Man accused of raping 10-year-old girl who had to travel for abortion
In the Fox interview, Rokita said her office was “gathering the evidence” and preparing to “fight this all the way” when Watters asked if Bernard had complied with the reporting law and asked if she would. criminally charged. That day he also sent a letter to Indiana Gov. Eric Holcomb (R) asking for intervention, saying his office had not received documentation that the girl’s abortion had been properly reported.
The next day, however, the media got the terminated pregnancy report showing that Bernard had alerted state agencies that the girl had been abused within the three-day window.
Robel said in her complaint that Rokita’s comments “placed [Bernard] in danger.” Bernhard is already listed as a “local abortion threat” on a website of Right to Life Michiana, an anti-abortion group based in South Bend, Ind.

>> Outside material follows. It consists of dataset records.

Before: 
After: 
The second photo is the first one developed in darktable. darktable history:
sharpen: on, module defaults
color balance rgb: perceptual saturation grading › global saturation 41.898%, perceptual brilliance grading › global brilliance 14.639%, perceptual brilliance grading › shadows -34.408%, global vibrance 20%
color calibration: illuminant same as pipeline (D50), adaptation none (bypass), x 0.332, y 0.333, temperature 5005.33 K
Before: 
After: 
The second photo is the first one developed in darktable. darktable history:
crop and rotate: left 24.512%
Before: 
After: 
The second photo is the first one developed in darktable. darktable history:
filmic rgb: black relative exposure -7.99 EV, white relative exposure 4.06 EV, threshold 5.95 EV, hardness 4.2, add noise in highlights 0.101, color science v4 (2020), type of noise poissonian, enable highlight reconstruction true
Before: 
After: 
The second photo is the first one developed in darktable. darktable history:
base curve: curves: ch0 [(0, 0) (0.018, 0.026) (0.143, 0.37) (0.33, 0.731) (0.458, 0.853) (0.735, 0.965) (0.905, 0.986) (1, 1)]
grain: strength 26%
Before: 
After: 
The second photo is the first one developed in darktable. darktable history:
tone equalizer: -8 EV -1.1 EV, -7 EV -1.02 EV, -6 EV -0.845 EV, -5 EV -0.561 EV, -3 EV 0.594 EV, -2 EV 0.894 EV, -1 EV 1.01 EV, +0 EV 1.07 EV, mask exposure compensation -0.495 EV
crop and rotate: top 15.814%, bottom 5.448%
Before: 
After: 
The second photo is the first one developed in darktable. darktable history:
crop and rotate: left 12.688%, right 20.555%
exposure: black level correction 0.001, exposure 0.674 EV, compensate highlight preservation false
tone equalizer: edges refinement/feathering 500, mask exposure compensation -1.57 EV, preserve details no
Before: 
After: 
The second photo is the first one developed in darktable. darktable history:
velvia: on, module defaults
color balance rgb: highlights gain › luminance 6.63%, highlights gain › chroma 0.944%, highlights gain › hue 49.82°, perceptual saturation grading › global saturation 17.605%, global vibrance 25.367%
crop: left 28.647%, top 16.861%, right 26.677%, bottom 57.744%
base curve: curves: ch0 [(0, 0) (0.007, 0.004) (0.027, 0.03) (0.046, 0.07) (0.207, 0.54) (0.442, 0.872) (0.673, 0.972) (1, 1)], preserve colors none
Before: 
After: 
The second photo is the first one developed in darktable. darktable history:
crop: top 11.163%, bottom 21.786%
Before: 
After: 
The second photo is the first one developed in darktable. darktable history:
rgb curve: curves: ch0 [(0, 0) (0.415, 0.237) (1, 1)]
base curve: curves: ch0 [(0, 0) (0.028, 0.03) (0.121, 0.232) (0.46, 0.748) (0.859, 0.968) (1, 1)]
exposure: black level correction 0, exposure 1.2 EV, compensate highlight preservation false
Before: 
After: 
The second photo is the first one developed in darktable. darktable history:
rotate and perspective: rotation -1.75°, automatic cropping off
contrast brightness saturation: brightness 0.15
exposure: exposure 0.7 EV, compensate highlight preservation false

Two years ago, The Post reported, a kidnapping threat was made against her daughter – forcing Bernard to provide abortion services at a clinic in South Bend.
In a state slated to ban abortion in the coming week when its GOP-controlled legislature holds a special session, Rokita’s investigation and statements sound like “an attempt to intimidate” Bernard and other providers. abortion, Robel said.
“If he wants to stop abortion in the state of Indiana, there are legal avenues to do so,” she said. “Harassment and intimidation by the Indiana State Chief Legal Officer is not one of them.”
“It’s the opposite of the rule of law,” Robel added.